We are in Houston for the annual NASPP and Proxy Disclosure Conferences, but I need to alert readers that last week, the SEC published five helpful Compliance & Disclosure Interpretations on the CEO Pay Ratio Disclosure that will be required for 2017. We have been urging you to begin the data collection process necessary for calculating the CEO Pay Ratio for 2017 as soon as possible. (See, Data Collection for Calculating CEO Pay Ratio) Maybe this is the helpful clarification will spur on anyone left has not yet begun.

Question 128C.05 offers guidance on the important issue of when is a worker employed and whether his or her compensation determined by an unaffiliated third party, so that the worker is considered an independent contractor or leased worker under the rule. The C&DI provides that, in determining when a worker is an “employee” of the company under the rule, the company must consider the composition of its workforce and its overall employment and compensation practices. When a company obtains the services of workers by contracting with an unaffiliated third party that employs the workers, generally, the company will not be seen as determining the workers’ compensation if, for example, the company only specifies that those workers receive a minimum level of compensation.

The C&DI also clarifies that an individual who is an independent contractor may be the “unaffiliated third party” who determines his or her own compensation. There have been questions in the executive compensation community as to whether the SEC’s final rule allows companies to exclude individual independent contractors.

The other four C&DIs relate to the requirement that companies identify the median employee using annual total compensation or any other consistently applied compensation measure (CACM) that reasonably reflects the annual compensation of employees, such as information derived from the company’s tax and/or payroll records.

Question 128C.01 provides that the appropriateness of any measure will depend on the company’s particular facts and circumstances.

For example, total cash compensation could be a CACM unless the company also distributed annual equity awards widely among its employees. Social Security taxes withheld would likely not be a CACM unless all employees earned less than the Social Security wage base. The company must also briefly disclose the compensation measure used.

However, Question 128C.01 does acknowledge that the CACM would not necessarily identify the same median employee as if the company were to use annual total compensation.
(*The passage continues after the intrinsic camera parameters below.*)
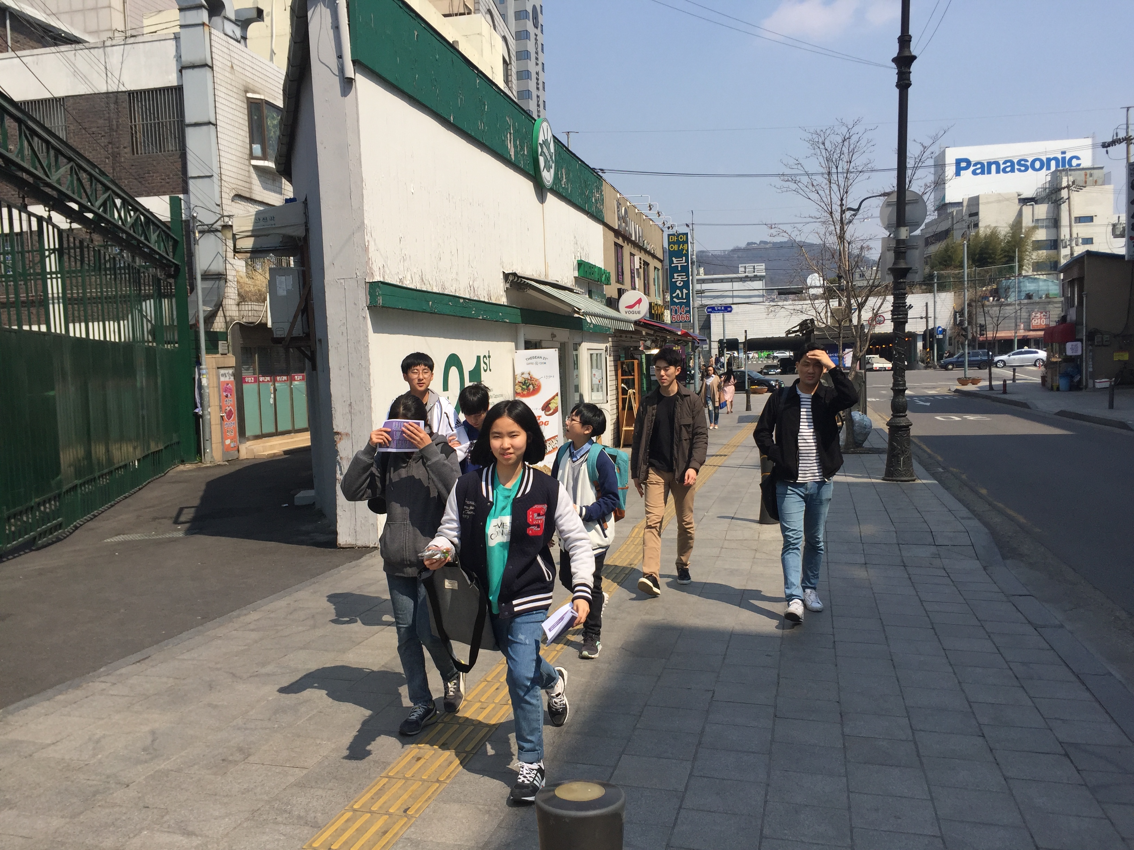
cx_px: 567
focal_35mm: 29
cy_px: 425
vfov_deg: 48.2
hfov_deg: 61.7
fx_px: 950
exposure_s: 1/2475
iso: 32
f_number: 2.2
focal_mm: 4.15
Question 128C.02 clarifies that a company generally may not use hourly or annual rates of pay alone as its CACM. It also re-emphasizes that company generally may not use an annual rate only, without regard to whether the employees worked the entire year and were actually paid that amount during the year.

Under the SEC’s final rule, a company must select a date within three months of the end of its fiscal year to determine the population of its employees from which to identify the median employee. Once the employee population is determined, the company must then identify the median employee from that population using either annual total compensation or another CACM. Question 128C.03 clarifies that, in applying the CACM to identify the median employee, a company is not required to use (i) a period that includes the date on which the employee population is determined, or (ii) to use a full annual period. A CACM may also consist of annual total compensation from the company’s prior fiscal year so long as there has not been a change in the company’s employee population or employee compensation arrangements that would result in a significant change of its pay distribution to its workforce.

Question 128C.04 provides limited guidance on whether a company must count an employee who is furloughed on the date that the company uses to determine the population of its employees (from which it is required to identify the median).

We believe that companies should consider running the pay ratio calculation based on 2016 pay, as a “dress rehearsal” to see how well their systems operate and get an idea of what the actual ratio will be.

Later in the week, I will post some interesting tidbits from the presentations.